I don't know if there is a teapot orbiting the Earth, but I wouldn't invent weasel words to distinguish between subtle groups of people who have varied opinions around the likely absence of said teapot. Especially not if most of the population believed strongly in the existence of said teapot.

edit: Also I'm not telling anyone how to believe, I'm just saying that people using the term agnostic as some way to contrast themselves with atheists either don't understand the term atheist, have an aversion to it or fear of using it to label themselves, or have some unsettled self-reflection to do on their existence because they secretly believe in a God but don't want to admit it. When you say you're an atheist you are saying you do not share the belief in God that most of the human population does. It's pretty simple.

2 comments

Teapotism doesn't have significant cultural importance. Atheism does. To a lot of people, it really does make a difference whether you actually disbelieve in the god they believe in, or if you are genuinely undecided. It is thus useful to have a word to distinguish between those two states, and perfectly honest (hardly weasely) to use them. Even if its only for social signalling, that's important!
I would guess most atheists would not say that they are certain a God does not exist. They certainly wouldn't say they can prove it to be the case. The path that leads you to atheism is the lack of evidence in favor of an unfalsifiable claim, that God exists. So the claim "God does not exist" is kind of meaningless, since it relies upon the definition of God, which is something atheists do not have a definition for since they do not have a belief about what that word means.
Speaking of weasel words, you use the word definition in place of concept. Atheists do have a concept of God. Otherwise the argument of what an atheist is would not only be moot but would in fact never arise as an argument.
How can you be certain that 0 times any other number will always equal 0? Have you tried multiplying it against every number? Of course not, that's impossible. Does that count as uncertainty?
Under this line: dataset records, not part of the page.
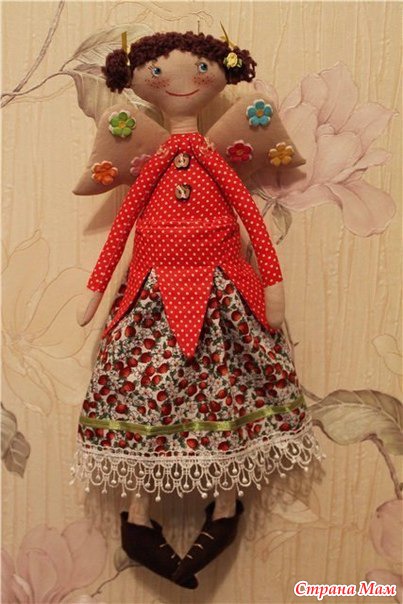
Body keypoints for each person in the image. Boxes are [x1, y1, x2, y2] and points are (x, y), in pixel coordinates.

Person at [69, 30, 323, 589]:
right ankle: (138, 521)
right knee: (147, 391)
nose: (179, 82)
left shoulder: (213, 160)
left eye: (199, 70)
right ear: (137, 81)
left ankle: (225, 509)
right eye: (157, 73)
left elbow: (252, 223)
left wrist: (272, 285)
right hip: (152, 291)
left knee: (227, 384)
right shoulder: (157, 160)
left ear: (222, 73)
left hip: (224, 287)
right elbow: (125, 225)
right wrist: (97, 289)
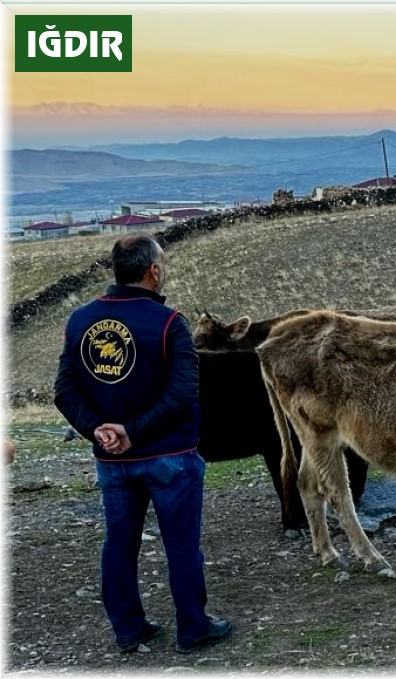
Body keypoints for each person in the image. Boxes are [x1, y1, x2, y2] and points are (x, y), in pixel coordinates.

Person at [54, 234, 233, 654]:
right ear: (153, 270)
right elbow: (183, 393)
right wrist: (132, 430)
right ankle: (193, 627)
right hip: (169, 457)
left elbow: (65, 391)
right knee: (182, 545)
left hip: (112, 462)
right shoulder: (170, 324)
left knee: (118, 544)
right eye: (163, 262)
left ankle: (129, 628)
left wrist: (99, 429)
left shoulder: (79, 321)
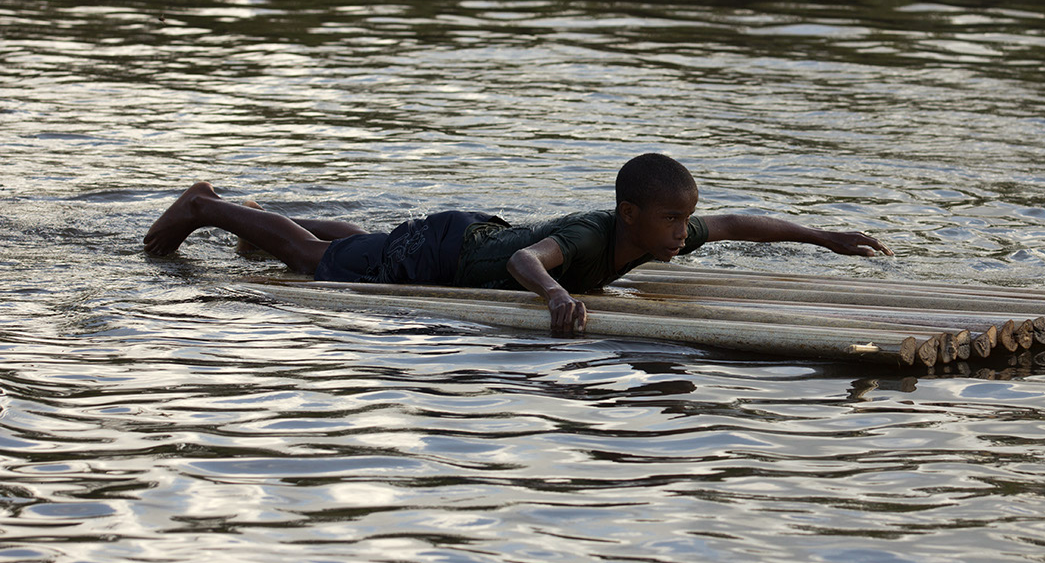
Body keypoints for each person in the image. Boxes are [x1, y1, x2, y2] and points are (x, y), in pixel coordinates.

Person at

So I'll put it this way: I am as certain that there is no God (narrowly defined as an omnipotent being) as I am that 0 times any other number will always equal 0. The reason is because omnipotence is a logically inconsistent concept, and is thus impossible. That's as certain as I can be about anything.

I think most of us agnostics are simply identifying as such to avoid being associated with the pompous breed of atheists that the Internet's pseudo-anonymity has brought out of the woodwork.